К середине 1930-х годов на дворе хорошо сохранились прочные постройки: амбар деревянный, примыкавшая к нему крыша-навес, длинный плетень со стороны огорода. Под крышей до коллективизации отец держал повозки, упряжь, инвентарь. На скотном дворе, за высокой оградой с воротами и калиткой, находился добротный коровник, свинарник. В огороде, на косогоре, ближе к речке, стояла простенькая банька с печью-каменкой. Высокие бревенчатые заборы с воротами и калитками на улицу и в переулок надежно охраняли двор от бродячих животных, любопытных глаз.
В этом доме прошло мое детство, отрочество. Отсюда я, вслед за старшими братьями, ушел служить в Красную Армию.
За плетнем и скотником располагался огород, соток в двадцать, протянувшийся до косогора и по его склону спускавшийся к берегу Воронушки.

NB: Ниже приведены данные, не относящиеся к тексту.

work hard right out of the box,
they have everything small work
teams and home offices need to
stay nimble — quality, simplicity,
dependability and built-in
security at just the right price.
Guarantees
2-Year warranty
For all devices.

После вступления матери в колхоз и последовавшим обобществлением средств производства, объектов индивидуальных хозяйств в коллективную собственность, отпала нужда в некоторых хозяйственных постройках. Крыша, конюшня, часть изгороди со временем обветшали и развалились. А весь двор навсегда утратил благоустройство, согласованность и сообразность застройки. Построенный в 1913 году дом наш, писали из Краснояра, в 2006 году все еще стоял на прежнем месте. После кончины матери дом был продан.